The latest Italian study, published in the scientific journal Foods, hints at the new opportunities emerging from the identification of the molecular footprint of extra virgin olive oil blends, which could be used to not only certify their contents but also determine the transformational processes applied to the product.
“By the means of this technology, we could optimize and make it easier to create blends, certifying the Italian origin of the final product, differentiating between main cultivar and the other olive oils used for the blend, in this way defining the whole of the characteristics of a specific production,” Francesco Paolo Fanizzi, a chemistry professor at the Apulian University of Salento and one of the authors of the study, told Olive Oil Times.
See Also:Olive Oil TraceabilityWhile a traditional analysis of an extra virgin olive oil sample allows for the identification of specific contents, the molecular footprint within a metabolomic (the study of the unique chemical fingerprints left behind by specific cellular processes) approach allows researchers also to identify “the processes the sample underwent before becoming olive oil, including the different transformation procedures that have been used,” Fanizzi said.

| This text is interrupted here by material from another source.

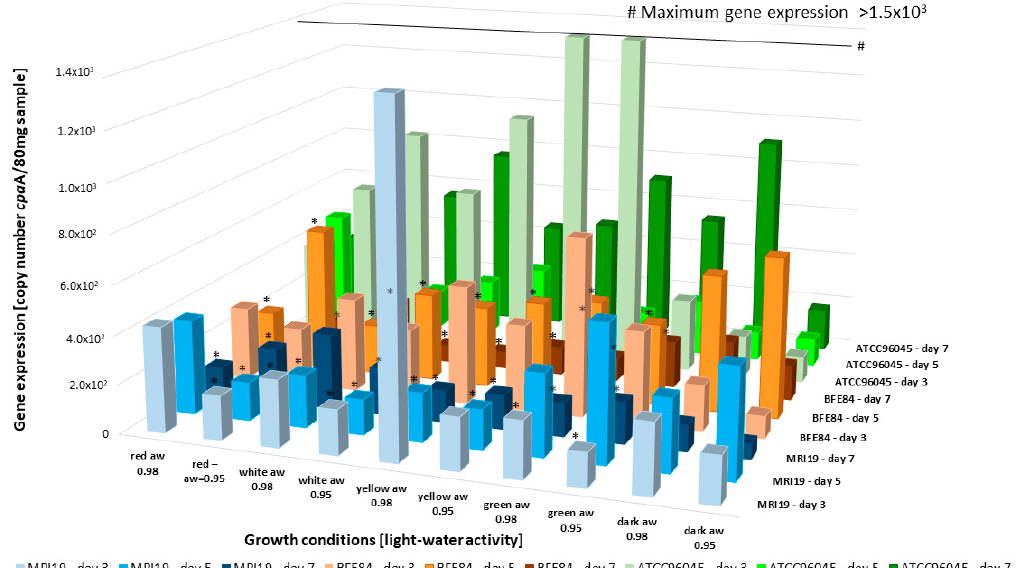
Figure 6. Expression of the cpa A PKS-NRPS gene over 3 days in the analyzed Aspergillus isolates, dependent on di ff erent combinations of light and water activity. * = The gene expression was significantly reduced in relation to the control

The models used for the research were based on 241 commercial blends produced during four different harvests. Those blends were classified by comparing the results to a reference database composed of 126 monocultivar extra virgin olive oils.

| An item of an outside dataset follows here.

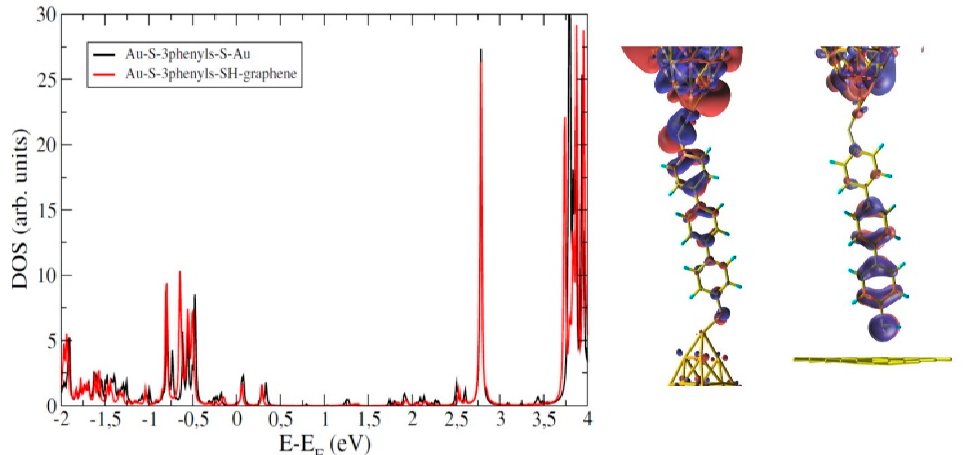
Figure 8. ( Left ) DFT calculated projected density of states for Au–graphene and Au–Au triphenyl molecular junctions using thiol groups. ( Right ) Representation of the corresponding HOMO wavefunction for both junctions. Reprinted figure from [50] and with permission. Copyright (2019) American Chemical Society.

The models, explained the researchers, might also offer an indirect method to classify commercial samples according to their flavor, such as their expected bitterness or pungency characteristics, “although a further specific correlation study with organoleptic analysis is required to reenforce this result.”

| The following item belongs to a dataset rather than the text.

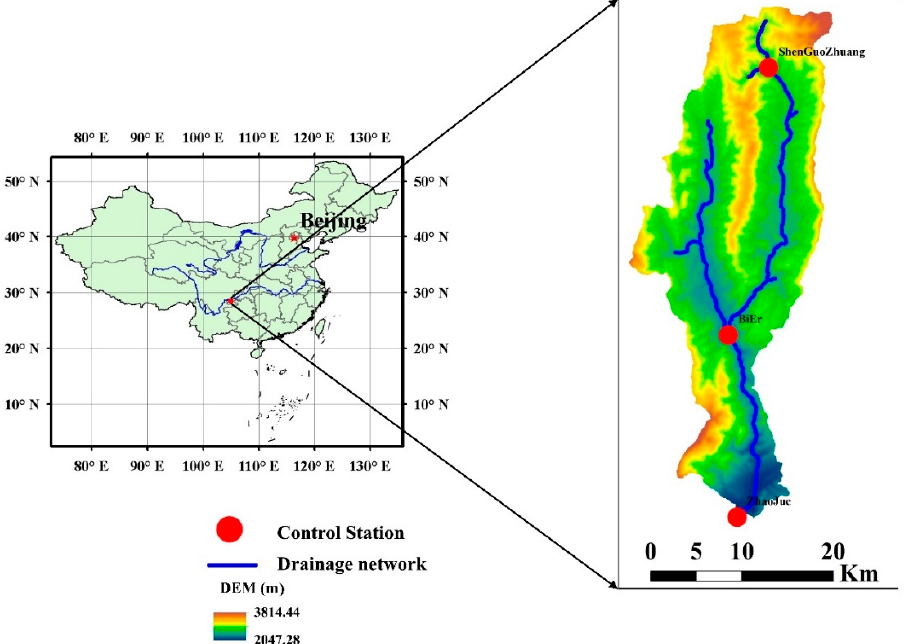
Figure 1. Map of the study area.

Fanizzi is also among the authors of separate research, which was just published in the Food Chemistry journal, that focuses on the Apulian Coratina cultivar and an extraction process that combines ultrasound and thermal techniques, analyzed by means of the nuclear magnetic resonance within a metabolomic approach.
“With our colleagues Maria Lisa Clodoveo and Riccardo Amirante, among others, we have focused on the differences between a traditionally harvested and processed Coratina olive oil and a Coratina olive oil obtained through a new extraction process based on ultrasound technologies,” Fanizzi said.
Among the expected differences between the two, researchers noted a higher yield due to the ultrasound technology “that efficiently tears down the cellular walls.” The differences were further investigated comparing the images obtained through the NMR.
“The samples do not need any kind of pre-processing to be analyzed,” Fanizzi said. “They are just put within an instrument able to take a picture of what its contents are.”
When researchers compared the contents of an early harvest olive oil with a late season harvest, some unexpected results emerged.
“We are traditionally used to consider an early-harvest extra virgin olive oil as a product showing a strong polyphenolic profile,” Fanizzi said. “But thanks to the molecular footprint, we found that the late harvest, while giving as expected a higher yield than the early harvest, also had similarly high levels of polyphenolic contents.”
While such deep specific analysis of extra virgin olive oil contents are far from being considered a standard or official reference for the sector, scientists believe that many producers could benefit from applying such techniques to their products.
“At the moment, even if the European Union requires mandatory labeling for the olive oil origins, there are no current official methods to truly trace the origin of the olive oil,” Fanizzi said. “Our system is now used by companies as means of internal audit, which is needed to verify if the products that are being sold are those described in their own database.”
“This model works both for tracing the origin of the products and its characteristics,” he added. “It also may verify the processes and what kind of modifications [to the olive oil] the transformation process causes.”